Okuma Parçası:
+--

Bununla beraber, dünya hayatının top yekun nimetleri, yeryüzünün bütün zevkleri, eğlenceleri, yüce Allah'ın onlara bahşettiği bir kısım dünya egemenliği, lütfettiği ürünler, dünya hayatı boyunca bütün insanlar için hazırlanan nimetler, Allah katındaki nimetlerle karşılaştırıldığı zaman son derece basit ve değersiz şeyler oldukları ortaya çıkar.

"Size verilen her şey, dünya hayatının geçimi ve süsüdür. Allah'ın Katında olan ise daha hayırlı ve kalıcıdır. Aklınızı kullanmıyor musunuz?

+--

Ham Veriler:
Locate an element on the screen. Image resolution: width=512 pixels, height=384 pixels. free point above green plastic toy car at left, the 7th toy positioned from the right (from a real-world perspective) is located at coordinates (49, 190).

+--

Alıştırma Görevleri:
**a.** Okuma parçasına göre dünya hayatının nimetleri neyle karşılaştırıldığında son derece basit ve değersiz kalır?
**b.** Okuma parçasından, "Bununla beraber, dünya" ifadesini içeren sözlerle başlayıp "oldukları ortaya çıkar." ifadesiyle biten bölümü aynen kopyalayın.
Veriler, okuma parçasıyla ilgili değildir.

Alıştırma Sonuçları:
**a.** Allah katındaki nimetlerle karşılaştırıldığında.

**b.**
Bununla beraber, dünya hayatının top yekun nimetleri, yeryüzünün bütün zevkleri, eğlenceleri, yüce Allah'ın onlara bahşettiği bir kısım dünya egemenliği, lütfettiği ürünler, dünya hayatı boyunca bütün insanlar için hazırlanan nimetler, Allah katındaki nimetlerle karşılaştırıldığı zaman son derece basit ve değersiz şeyler oldukları ortaya çıkar.